* Your assignment:
In the records that follow, show each line where the word "according" is present.

* Provided records:
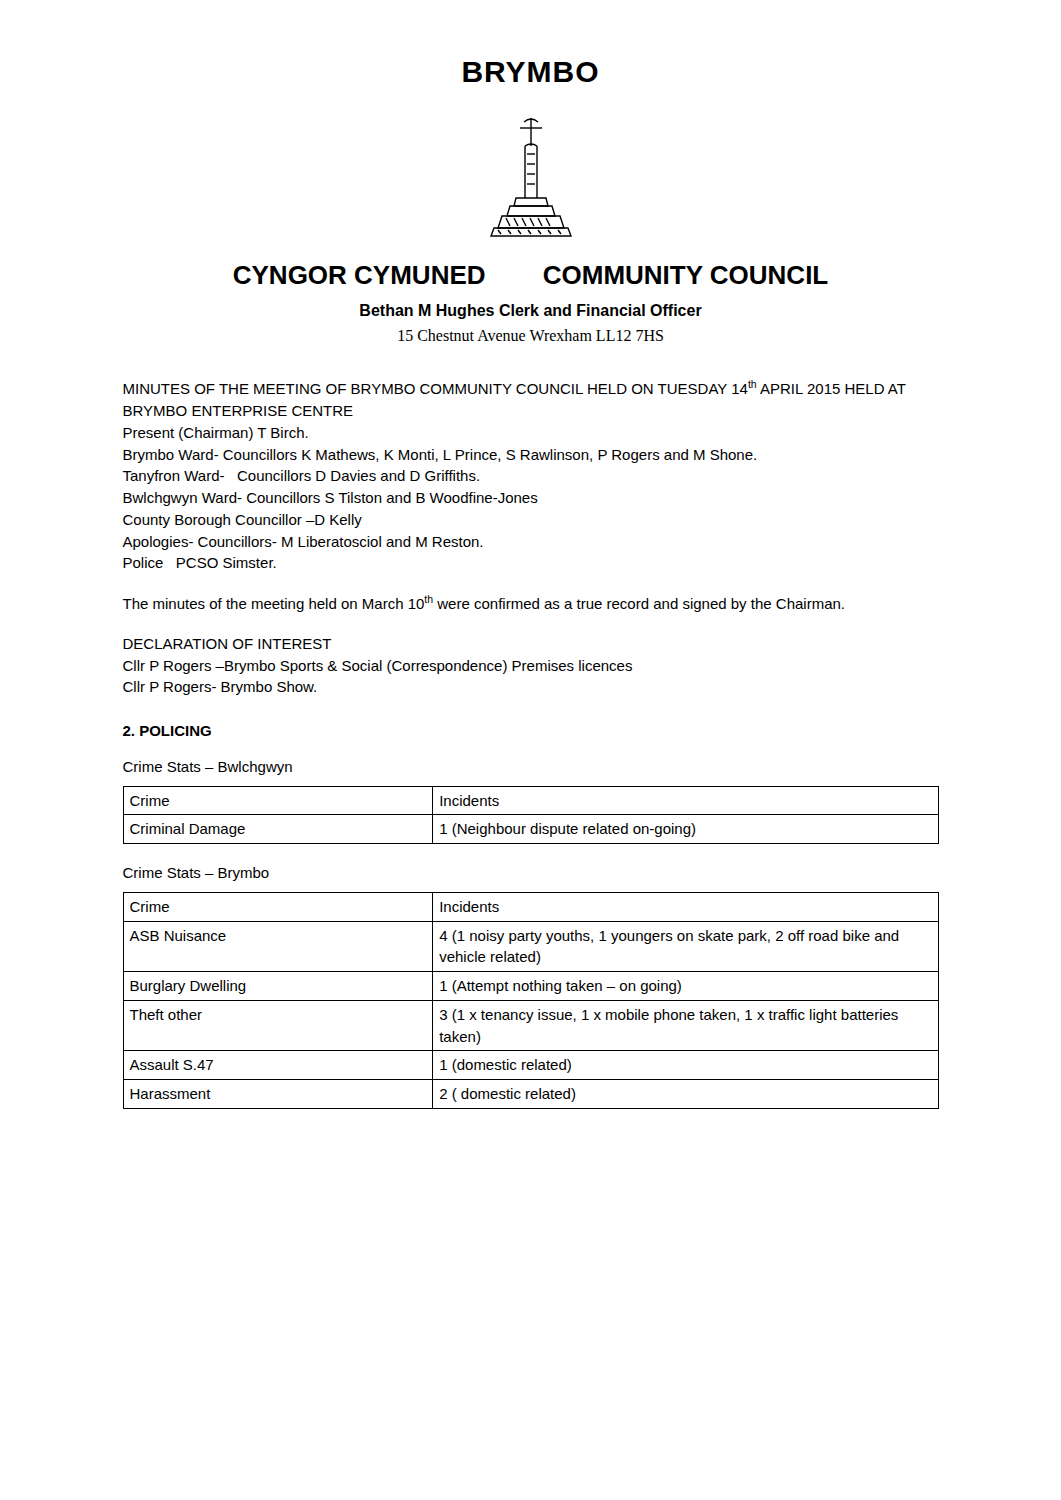BRYMBO
CYNGOR CYMUNED COMMUNITY COUNCIL
Bethan M Hughes Clerk and Financial Officer
15 Chestnut Avenue Wrexham LL12 7HS
MINUTES OF THE MEETING OF BRYMBO COMMUNITY COUNCIL HELD ON TUESDAY 14th APRIL 2015 HELD AT BRYMBO ENTERPRISE CENTRE
Present (Chairman) T Birch.
Brymbo Ward- Councillors K Mathews, K Monti, L Prince, S Rawlinson, P Rogers and M Shone.
Tanyfron Ward- Councillors D Davies and D Griffiths.
Bwlchgwyn Ward- Councillors S Tilston and B Woodfine-Jones
County Borough Councillor –D Kelly
Apologies- Councillors- M Liberatosciol and M Reston.
Police PCSO Simster.
The minutes of the meeting held on March 10th were confirmed as a true record and signed by the Chairman.
DECLARATION OF INTEREST
Cllr P Rogers –Brymbo Sports & Social (Correspondence) Premises licences
Cllr P Rogers- Brymbo Show.
2. POLICING
Crime Stats – Bwlchgwyn
| Crime | Incidents |
| Criminal Damage | 1 (Neighbour dispute related on-going) |
Crime Stats – Brymbo
| Crime | Incidents |
| ASB Nuisance | 4 (1 noisy party youths, 1 youngers on skate park, 2 off road bike and vehicle related) |
| Burglary Dwelling | 1 (Attempt nothing taken – on going) |
| Theft other | 3 (1 x tenancy issue, 1 x mobile phone taken, 1 x traffic light batteries taken) |
| Assault S.47 | 1 (domestic related) |
| Harassment | 2 ( domestic related) |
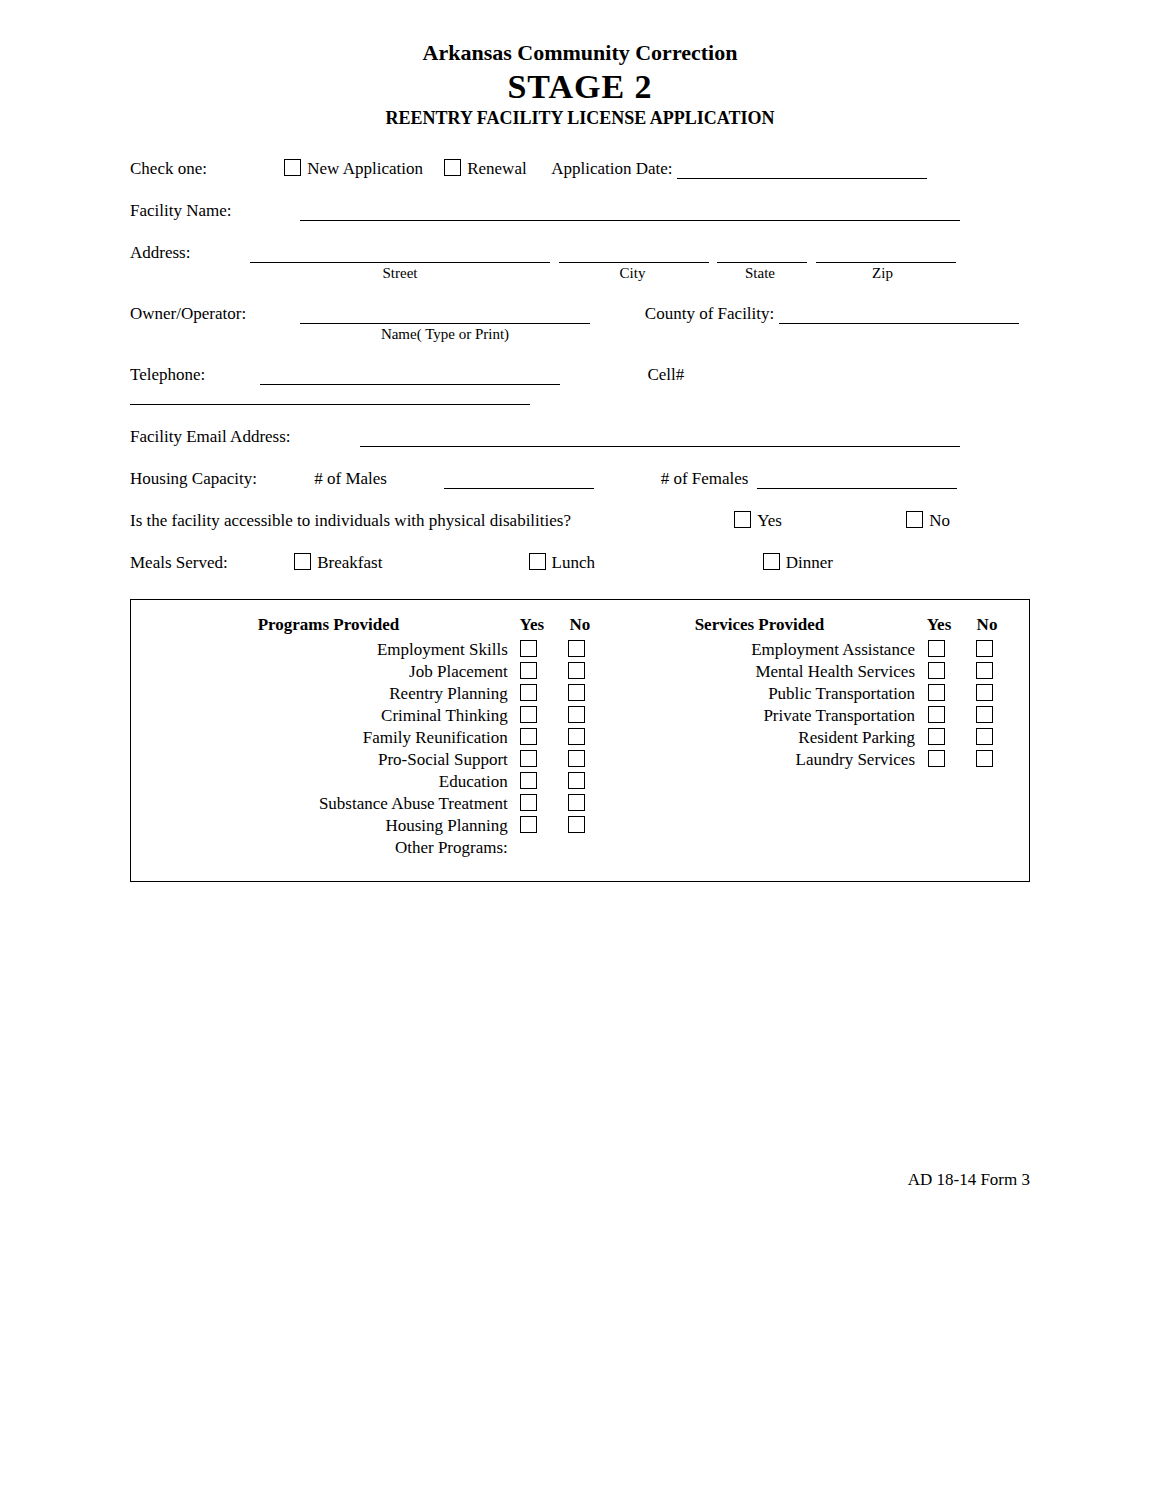Arkansas Community Correction
STAGE 2
REENTRY FACILITY LICENSE APPLICATION
Check one: New Application Renewal Application Date:
Facility Name:
Address:
Street City State Zip
Owner/Operator: County of Facility:
Name( Type or Print)
Telephone: Cell#
Facility Email Address:
Housing Capacity: # of Males # of Females
Is the facility accessible to individuals with physical disabilities? Yes No
Meals Served: Breakfast Lunch Dinner
| Programs Provided | Yes | No | Services Provided | Yes | No |
| --- | --- | --- | --- | --- | --- |
| Employment Skills | | | Employment Assistance | | |
| Job Placement | | | Mental Health Services | | |
| Reentry Planning | | | Public Transportation | | |
| Criminal Thinking | | | Private Transportation | | |
| Family Reunification | | | Resident Parking | | |
| Pro-Social Support | | | Laundry Services | | |
| Education | | | | | |
| Substance Abuse Treatment | | | | | |
| Housing Planning | | | | | |
| Other Programs: | | | | | |
AD 18-14 Form 3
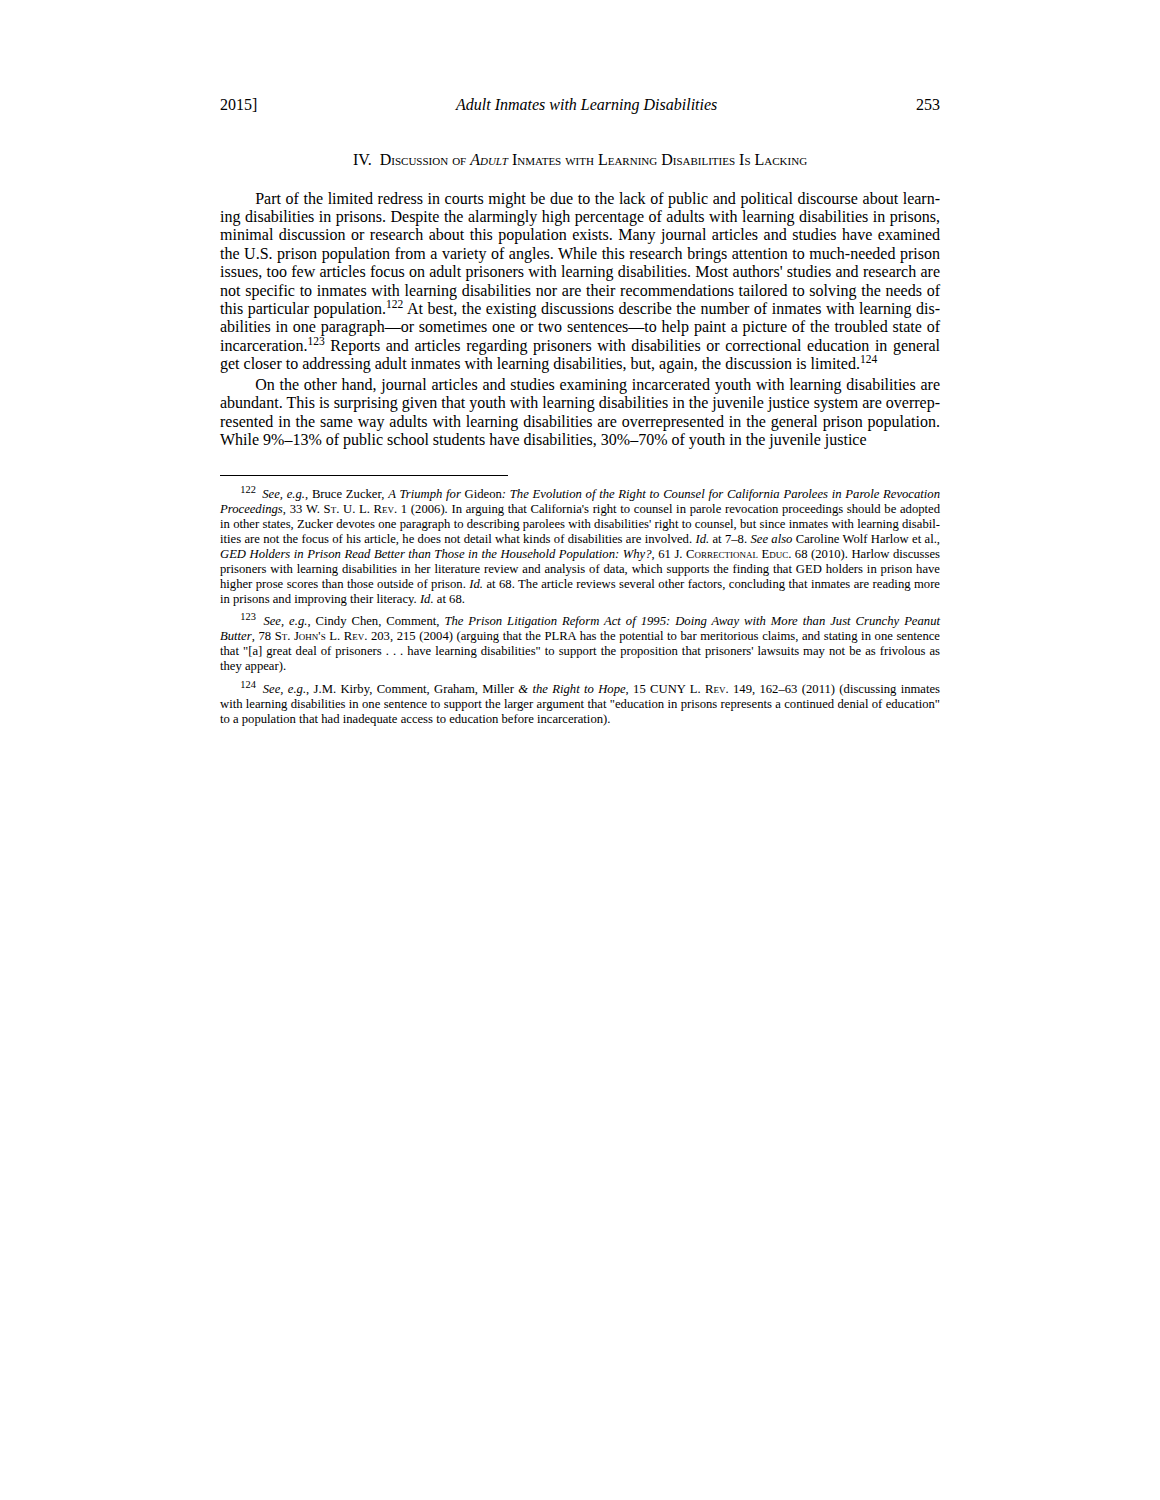2015] Adult Inmates with Learning Disabilities 253
IV. Discussion of Adult Inmates with Learning Disabilities Is Lacking
Part of the limited redress in courts might be due to the lack of public and political discourse about learning disabilities in prisons. Despite the alarmingly high percentage of adults with learning disabilities in prisons, minimal discussion or research about this population exists. Many journal articles and studies have examined the U.S. prison population from a variety of angles. While this research brings attention to much-needed prison issues, too few articles focus on adult prisoners with learning disabilities. Most authors' studies and research are not specific to inmates with learning disabilities nor are their recommendations tailored to solving the needs of this particular population.122 At best, the existing discussions describe the number of inmates with learning disabilities in one paragraph—or sometimes one or two sentences—to help paint a picture of the troubled state of incarceration.123 Reports and articles regarding prisoners with disabilities or correctional education in general get closer to addressing adult inmates with learning disabilities, but, again, the discussion is limited.124
On the other hand, journal articles and studies examining incarcerated youth with learning disabilities are abundant. This is surprising given that youth with learning disabilities in the juvenile justice system are overrepresented in the same way adults with learning disabilities are overrepresented in the general prison population. While 9%–13% of public school students have disabilities, 30%–70% of youth in the juvenile justice
122 See, e.g., Bruce Zucker, A Triumph for Gideon: The Evolution of the Right to Counsel for California Parolees in Parole Revocation Proceedings, 33 W. St. U. L. Rev. 1 (2006). In arguing that California's right to counsel in parole revocation proceedings should be adopted in other states, Zucker devotes one paragraph to describing parolees with disabilities' right to counsel, but since inmates with learning disabilities are not the focus of his article, he does not detail what kinds of disabilities are involved. Id. at 7–8. See also Caroline Wolf Harlow et al., GED Holders in Prison Read Better than Those in the Household Population: Why?, 61 J. Correctional Educ. 68 (2010). Harlow discusses prisoners with learning disabilities in her literature review and analysis of data, which supports the finding that GED holders in prison have higher prose scores than those outside of prison. Id. at 68. The article reviews several other factors, concluding that inmates are reading more in prisons and improving their literacy. Id. at 68.
123 See, e.g., Cindy Chen, Comment, The Prison Litigation Reform Act of 1995: Doing Away with More than Just Crunchy Peanut Butter, 78 St. John's L. Rev. 203, 215 (2004) (arguing that the PLRA has the potential to bar meritorious claims, and stating in one sentence that "[a] great deal of prisoners . . . have learning disabilities" to support the proposition that prisoners' lawsuits may not be as frivolous as they appear).
124 See, e.g., J.M. Kirby, Comment, Graham, Miller & the Right to Hope, 15 CUNY L. Rev. 149, 162–63 (2011) (discussing inmates with learning disabilities in one sentence to support the larger argument that "education in prisons represents a continued denial of education" to a population that had inadequate access to education before incarceration).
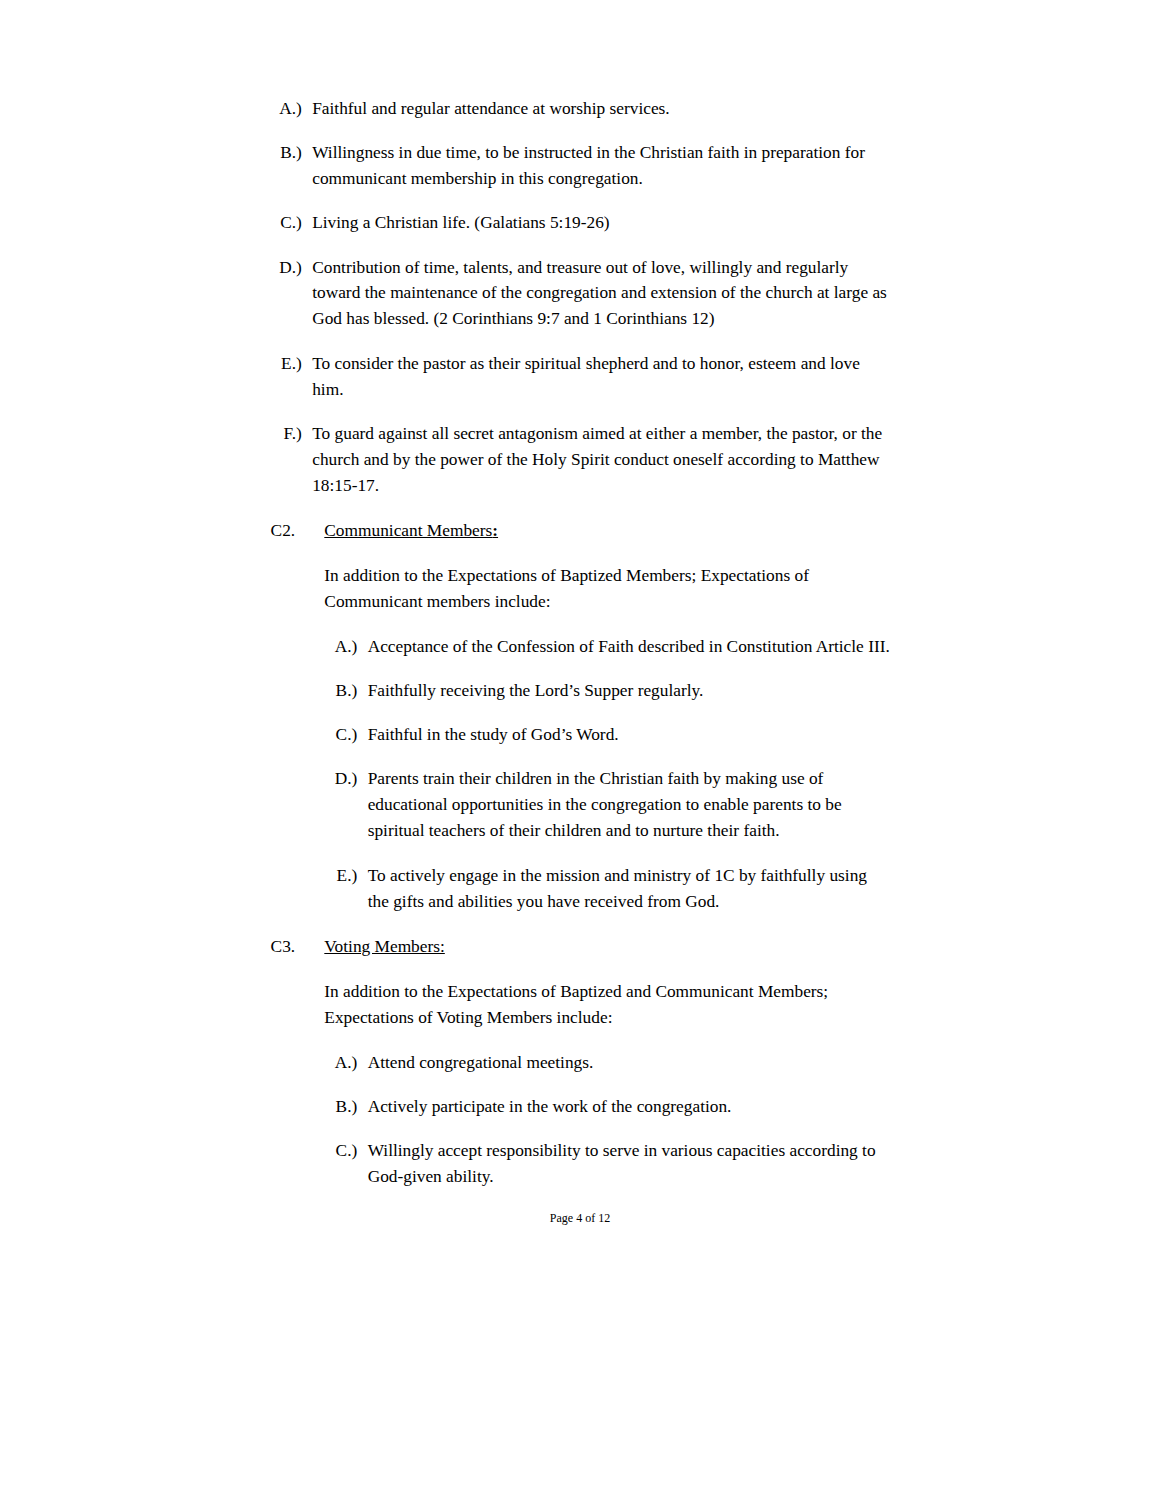Faithful and regular attendance at worship services.
Willingness in due time, to be instructed in the Christian faith in preparation for communicant membership in this congregation.
Living a Christian life. (Galatians 5:19-26)
Contribution of time, talents, and treasure out of love, willingly and regularly toward the maintenance of the congregation and extension of the church at large as God has blessed. (2 Corinthians 9:7 and 1 Corinthians 12)
To consider the pastor as their spiritual shepherd and to honor, esteem and love him.
To guard against all secret antagonism aimed at either a member, the pastor, or the church and by the power of the Holy Spirit conduct oneself according to Matthew 18:15-17.
C2. Communicant Members:
In addition to the Expectations of Baptized Members; Expectations of Communicant members include:
Acceptance of the Confession of Faith described in Constitution Article III.
Faithfully receiving the Lord’s Supper regularly.
Faithful in the study of God’s Word.
Parents train their children in the Christian faith by making use of educational opportunities in the congregation to enable parents to be spiritual teachers of their children and to nurture their faith.
To actively engage in the mission and ministry of 1C by faithfully using the gifts and abilities you have received from God.
C3. Voting Members:
In addition to the Expectations of Baptized and Communicant Members; Expectations of Voting Members include:
Attend congregational meetings.
Actively participate in the work of the congregation.
Willingly accept responsibility to serve in various capacities according to God-given ability.
Page 4 of 12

* Task result:
To guard against all secret antagonism aimed at either a member, the pastor, or the church and by the power of the Holy Spirit conduct oneself according to Matthew 18:15-17.
Willingly accept responsibility to serve in various capacities according to God-given ability.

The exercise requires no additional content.